**Extrait du texte**

Aristote
Philosophe grec, fables antiquité – Poétique et Rhétorique
Extraits : Poétique et Rhétorique
CHAPITRE XIII
Des qualités de la fable par rapport aux personnes – Du dénouement.
I. Quel doit être le but de ceux qui constituent des fables ; sur quoi doit porter leur attention ; à quelles conditions la tragédie remplit-elle sa fonction, voilà ce que nous avons à dire après les explications données jusqu’ici.
II. Comme la composition d’une tragédie, pour que celle-ci soit des plus belles, ne doit pas être simple, mais complexe et susceptible d’imiter les choses qui excitent la terreur et la pitié (c’est là le caractère propre de ce genre d’imitation), il est évident, d’abord, qu’il ne faut pas que les gens de bien passent du bonheur au malheur (ce qui n’excite ni la pitié, ni la crainte, mais nous fait horreur) ; il ne faut pas, non plus, que les méchants passent du malheur au bonheur, ce qui est tort à fait éloigné de l’effet tragique, car il n’y a rien là de ce qu’elle exige : ni sentiments d’humanité, ni motif de pitié ou de terreur. Il ne faut pas, par contre, que l’homme très pervers tombe du bonheur dans le malheur, car une telle situation donnerait cours aux sentiments d’humanité, mais non pas à la pitié, ni à la terreur. En effet, l’une surgit en présence d’un malheureux qui l’est injustement, l’autre, en présence d’un malheureux d’une condition semblable à la nôtre. Ce cas n’a donc rien qui fasse naître la pitié, ni la terreur.

**Jeu de données**
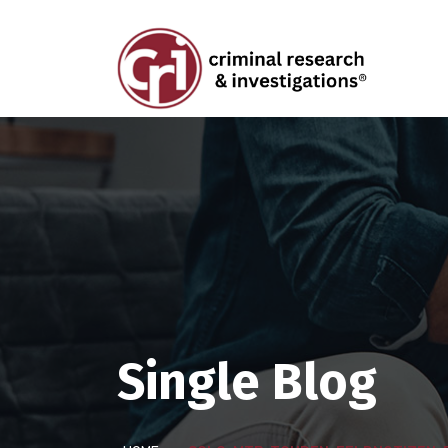
Single Blog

**Consigne**
D'après l'extrait de la Poétique sur la tragédie, quel effet produit le passage des gens de bien du bonheur au malheur ?

**Réponse**
Il n'excite ni la pitié ni la crainte, mais nous fait horreur.